| EXERCISE INSTRUCTIONS |
Return exactly, please, the lines from the one containing "right hip: (460, 249)" to the last line of the entries below, and nothing else, leaving pictures out.

| THE DATA |
* * *
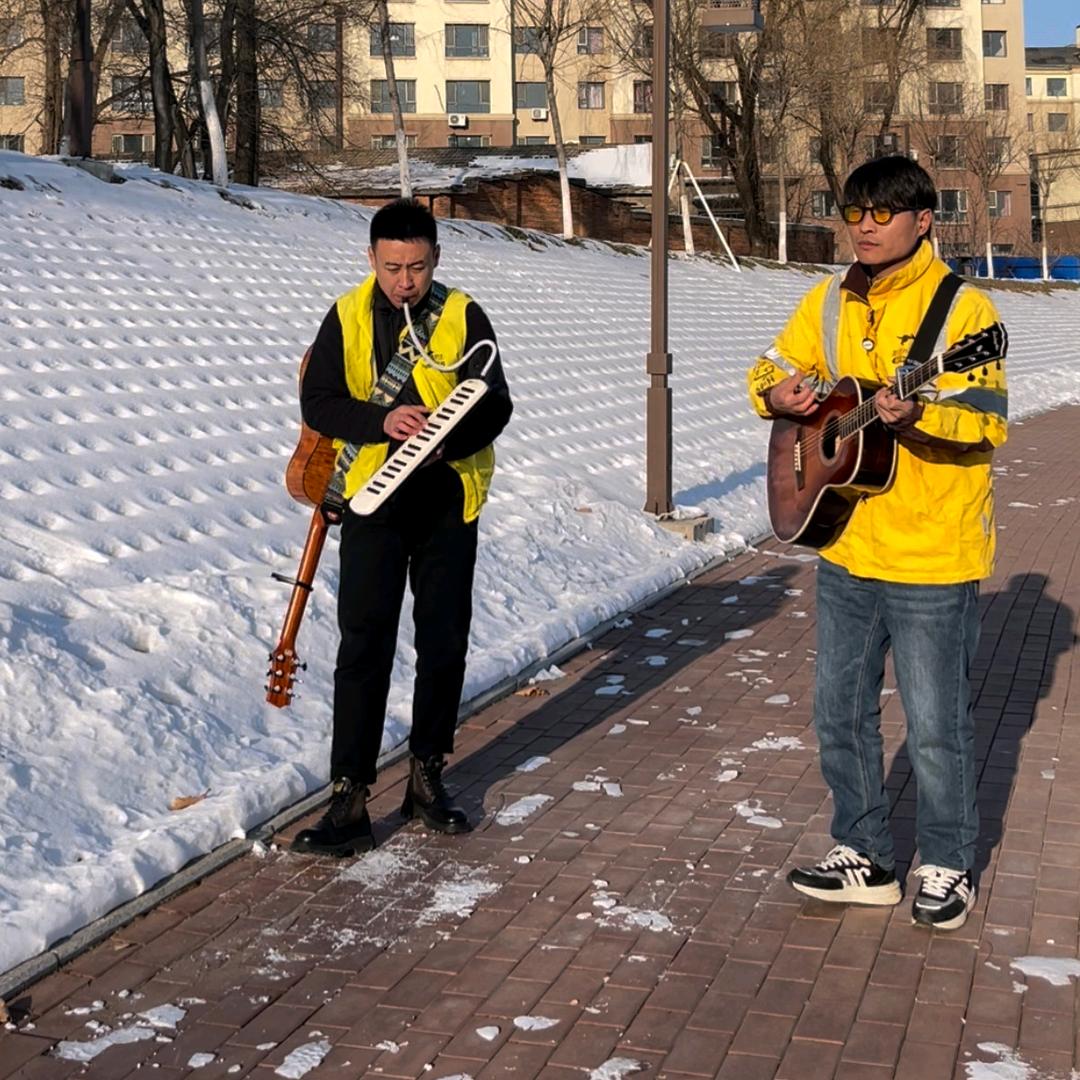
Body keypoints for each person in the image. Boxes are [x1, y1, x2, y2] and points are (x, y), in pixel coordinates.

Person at [747, 156, 1007, 930]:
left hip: (933, 553)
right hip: (848, 544)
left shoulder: (964, 314)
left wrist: (917, 416)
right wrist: (776, 393)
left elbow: (986, 420)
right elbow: (773, 363)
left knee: (935, 726)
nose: (864, 225)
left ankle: (947, 861)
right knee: (839, 714)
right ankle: (863, 853)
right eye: (854, 212)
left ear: (924, 220)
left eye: (882, 213)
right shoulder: (826, 300)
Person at [292, 198, 513, 856]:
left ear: (436, 259)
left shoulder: (465, 314)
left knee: (443, 643)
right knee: (363, 647)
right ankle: (349, 798)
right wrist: (380, 423)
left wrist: (449, 437)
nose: (405, 281)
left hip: (447, 500)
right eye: (392, 267)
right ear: (371, 259)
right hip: (373, 503)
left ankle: (426, 779)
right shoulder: (347, 316)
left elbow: (496, 402)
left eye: (417, 266)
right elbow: (319, 401)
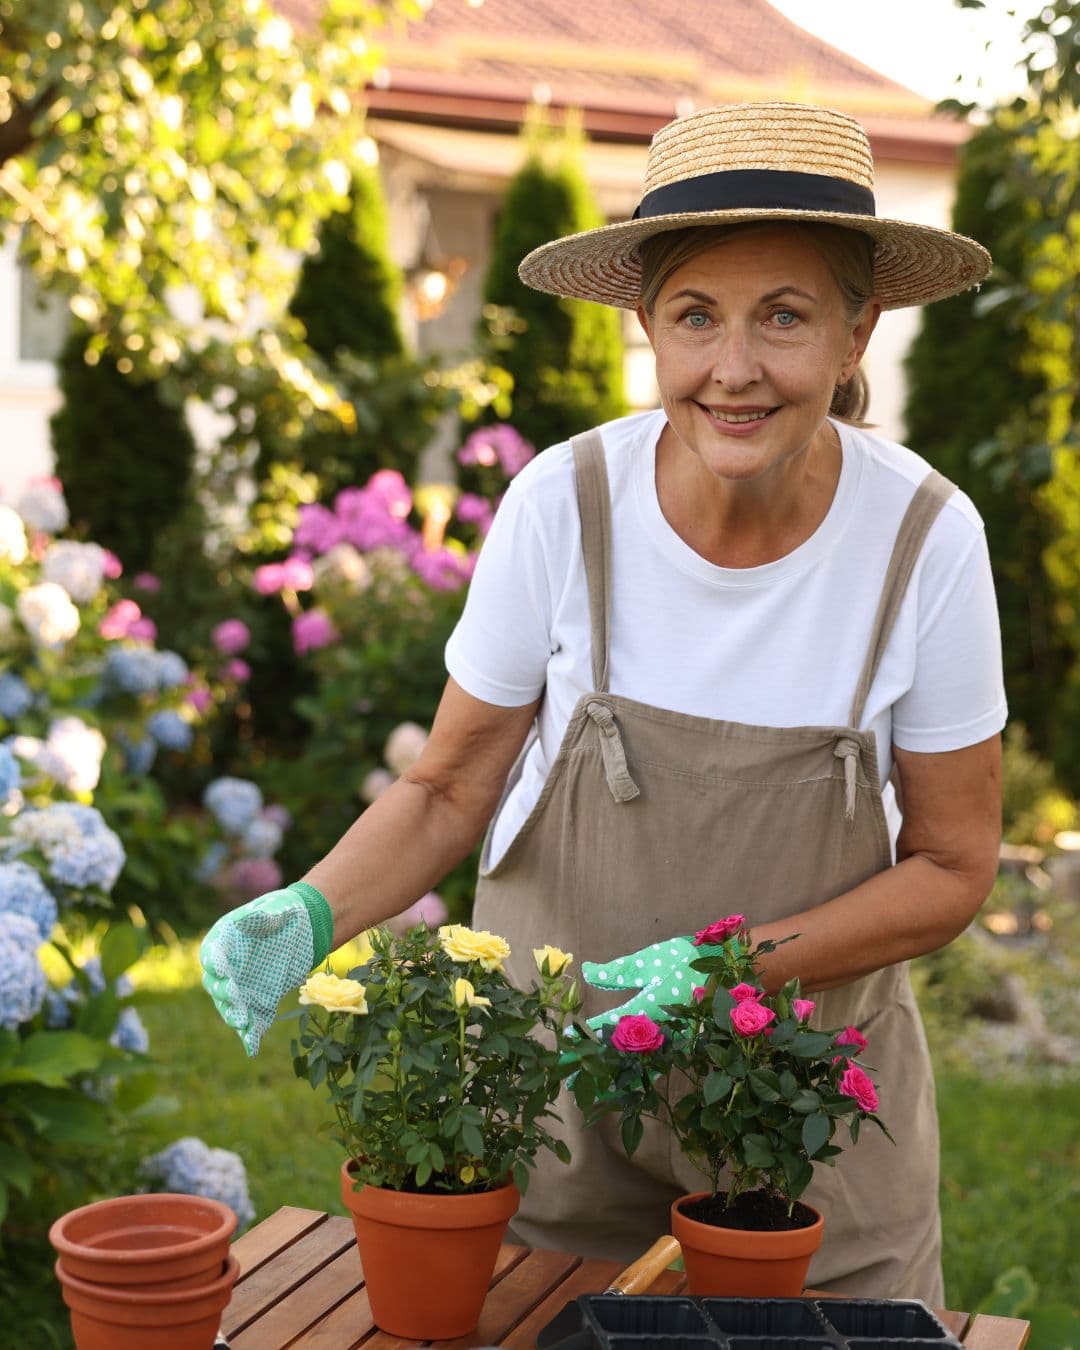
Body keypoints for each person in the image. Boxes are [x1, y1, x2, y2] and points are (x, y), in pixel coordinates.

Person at [200, 102, 1005, 1300]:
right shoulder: (563, 505)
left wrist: (737, 967)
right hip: (561, 1104)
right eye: (696, 316)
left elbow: (954, 863)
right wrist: (309, 913)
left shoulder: (924, 540)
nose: (734, 368)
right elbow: (450, 785)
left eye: (785, 316)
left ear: (858, 334)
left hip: (803, 1119)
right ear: (648, 328)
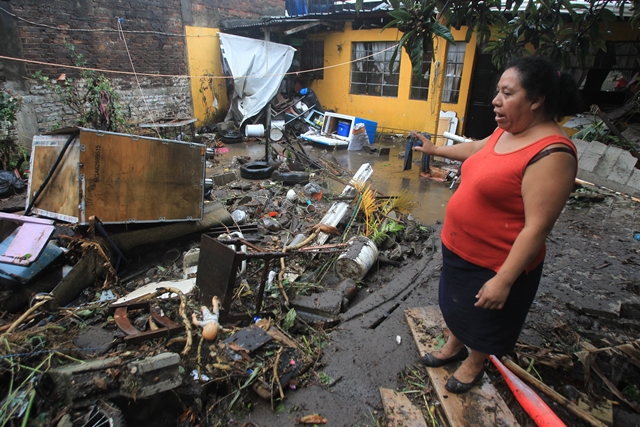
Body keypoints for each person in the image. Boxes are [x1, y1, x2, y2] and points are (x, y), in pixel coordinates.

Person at [411, 56, 582, 394]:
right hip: (460, 249)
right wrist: (437, 149)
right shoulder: (506, 131)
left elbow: (537, 227)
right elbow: (479, 148)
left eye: (507, 93)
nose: (495, 101)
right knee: (459, 307)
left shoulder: (553, 154)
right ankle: (453, 346)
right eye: (497, 92)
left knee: (486, 320)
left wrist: (504, 280)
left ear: (536, 100)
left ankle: (475, 362)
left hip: (496, 263)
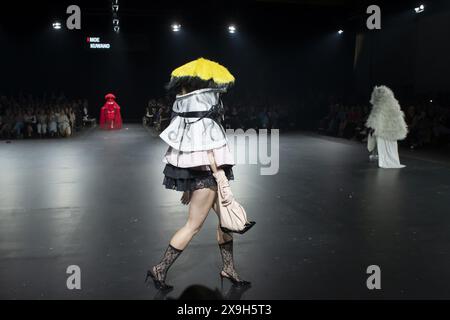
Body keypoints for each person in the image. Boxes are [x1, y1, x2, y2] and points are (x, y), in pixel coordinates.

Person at [146, 58, 253, 292]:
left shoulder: (186, 108)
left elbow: (187, 148)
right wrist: (220, 177)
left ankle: (229, 269)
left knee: (225, 222)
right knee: (193, 226)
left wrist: (188, 184)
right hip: (209, 175)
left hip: (202, 173)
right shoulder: (206, 109)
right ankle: (159, 269)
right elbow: (209, 148)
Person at [366, 85, 408, 169]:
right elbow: (398, 118)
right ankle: (382, 156)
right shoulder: (393, 104)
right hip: (392, 131)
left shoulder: (380, 105)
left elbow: (377, 117)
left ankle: (380, 157)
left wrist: (373, 128)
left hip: (383, 130)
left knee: (378, 140)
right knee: (390, 145)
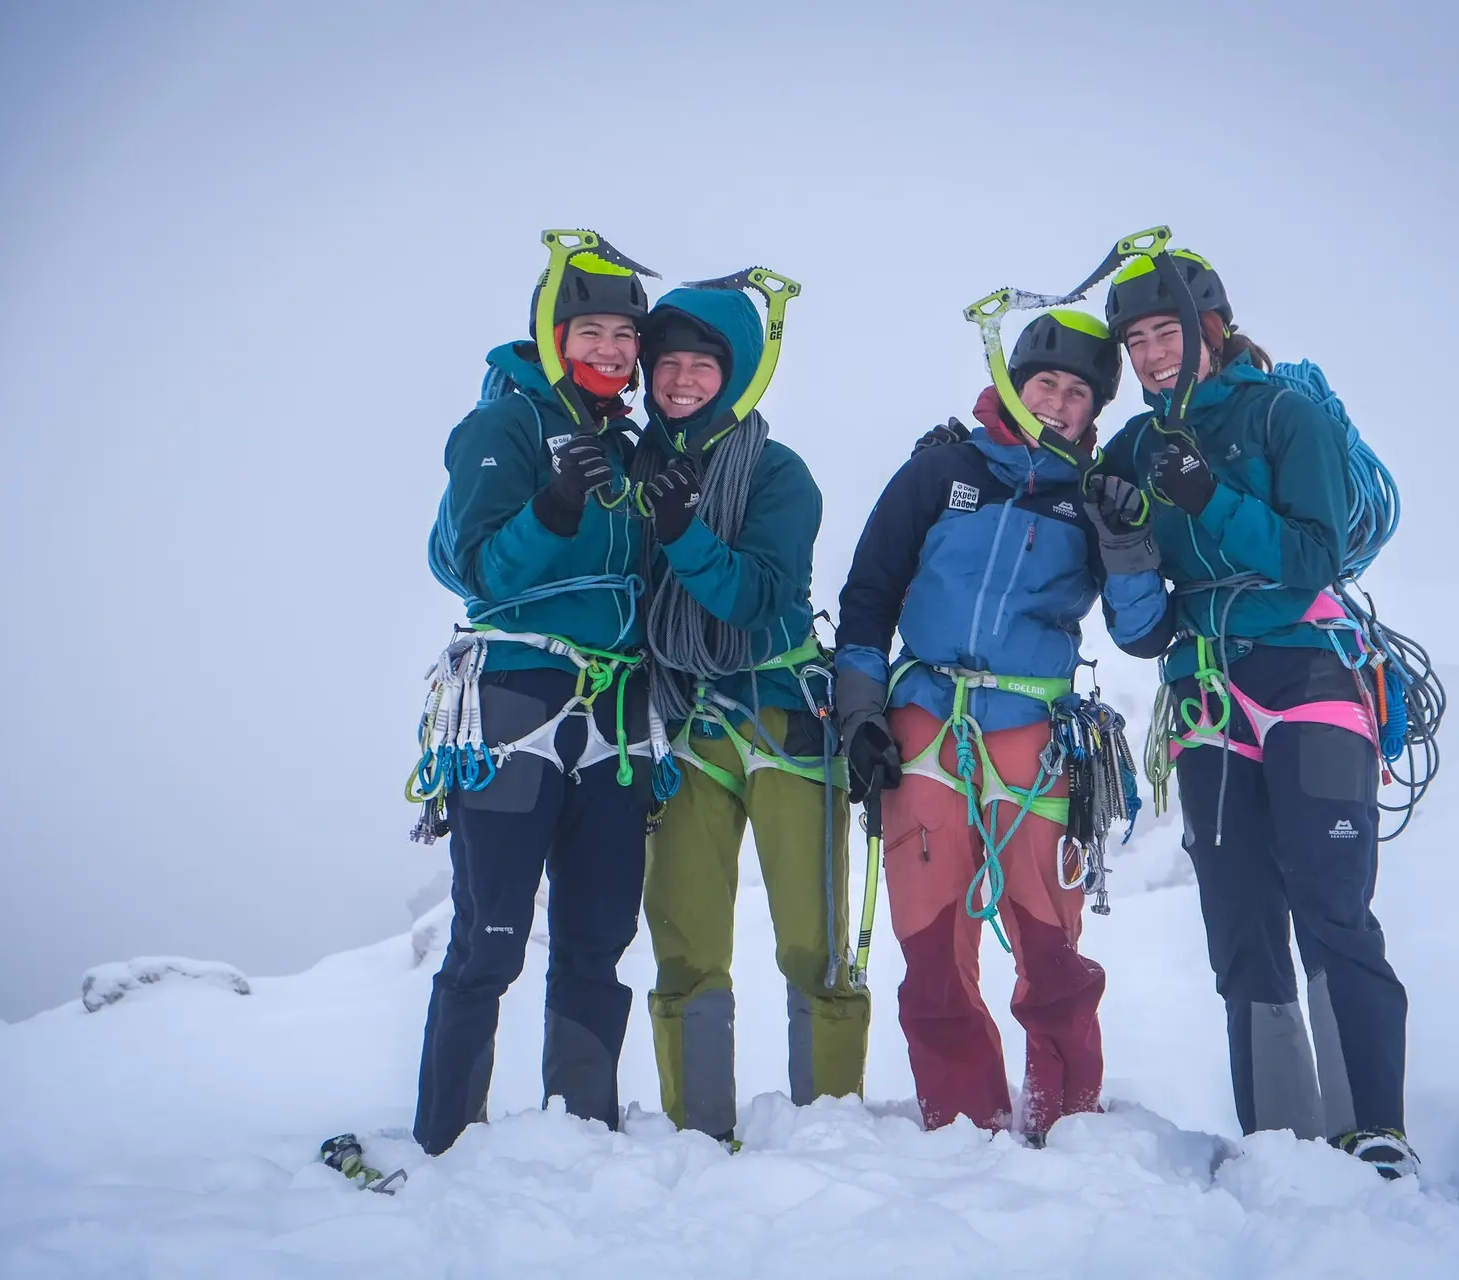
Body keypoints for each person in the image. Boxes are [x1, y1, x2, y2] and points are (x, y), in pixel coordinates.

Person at [1097, 248, 1416, 1178]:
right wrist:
* * *
| ANSWER BELOW |
right hip: (460, 249)
right wrist: (437, 149)
right shoulder: (506, 131)
left elbow: (537, 227)
right elbow: (479, 148)
left eye: (507, 93)
nose: (495, 101)
right knee: (459, 307)
left shoulder: (553, 154)
right ankle: (453, 346)
right eye: (497, 92)
left knee: (486, 320)
left wrist: (504, 280)
left ear: (536, 100)
left ankle: (475, 362)
left hip: (496, 263)
Body keypoints for each person in the image. Boxes are [x1, y1, x2, y2] and points are (x, y), in pixel coordinates.

Person at [146, 58, 253, 292]:
left shoulder: (186, 108)
left elbow: (187, 148)
right wrist: (220, 177)
left ankle: (229, 269)
left knee: (225, 222)
right knee: (193, 226)
left wrist: (188, 184)
right hip: (209, 175)
left hip: (202, 173)
right shoulder: (206, 109)
right ankle: (159, 269)
right elbow: (209, 148)
Person at [366, 85, 408, 169]:
right elbow: (398, 118)
right ankle: (382, 156)
right shoulder: (393, 104)
right hip: (392, 131)
left shoulder: (380, 105)
left elbow: (377, 117)
left ankle: (380, 157)
left wrist: (373, 128)
left hip: (383, 130)
left knee: (378, 140)
right knee: (390, 145)
Body keypoints for each person in the image. Boxes are [x1, y1, x2, y2] and points are (x, y), in pixel coordinates.

Person at [1097, 248, 1416, 1178]:
right wrist:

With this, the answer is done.